Underneath the storefront is a full basement, which includes Holloway’s music equipment.
Upcycling is important to all four artists, and Farris works hard to ensure all of her materials are second-hand, even down to her sewing machine. Farris often uses old quilts, blankets and other types of fabrics to create functional clothing, such as dresses, skirts, jackets and vests. As for sourcing, Farris said she visits thrift stores or pulls items from the trash.
While Farris will continue upcycling clothing, she said she also wants to explore new mediums, including screen printing, music and even tattooing.
Welcoming guest artists
As the resident artists prepare for business, they are welcoming local artists interested in participating in a “drop,” or pop-up, to complete the interest form on their website. Guest artists should provide a brief biography and link or photos of their work.
With a soft opening in April, guest artists will have the ability to begin selling in May.
Guest artists can rent a spot for one month or just one drop. Artists cannot rent two months continually. Baechle said this is to create an equal opportunity for local artists.
From May through August, rentals are $50, and August onward will be $70. Rental fees cover merchandising, marketing and manning the store.

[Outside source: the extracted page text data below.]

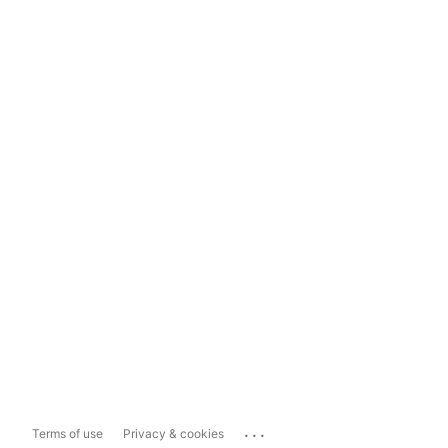
...
Terms of use
Privacy & cookies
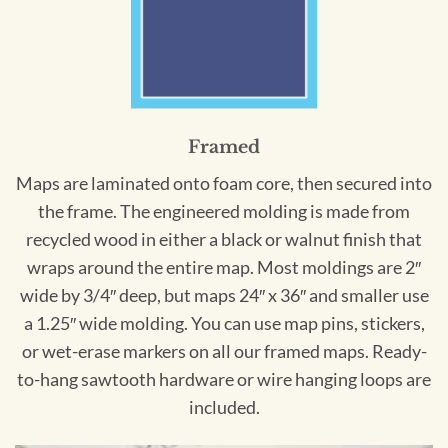
Framed
Maps are laminated onto foam core, then secured into
the frame. The engineered molding is made from
recycled wood in either a black or walnut finish that
wraps around the entire map. Most moldings are 2″
wide by 3/4″ deep, but maps 24″ x 36″ and smaller use
a 1.25″ wide molding. You can use map pins, stickers,
or wet-erase markers on all our framed maps. Ready-
to-hang sawtooth hardware or wire hanging loops are
included.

Snail Art House will take a 15 percent commission of all products sold.
Thorne said they understand creating and selling art can be expensive, and they want to make the process easy and affordable. Rental fees and commissions will go back directly to maintaining the art house.
In addition, Snail Art House will also include a product photography studio, available to rent by artists. Rental fees have yet to be determined. Once open, reservations can be made on the Snail Art House website.
After the first few months of being open, the artists hope to collaborate with other local artists, providing access to their studio space, including a painting room, sewing station and printmaking studio.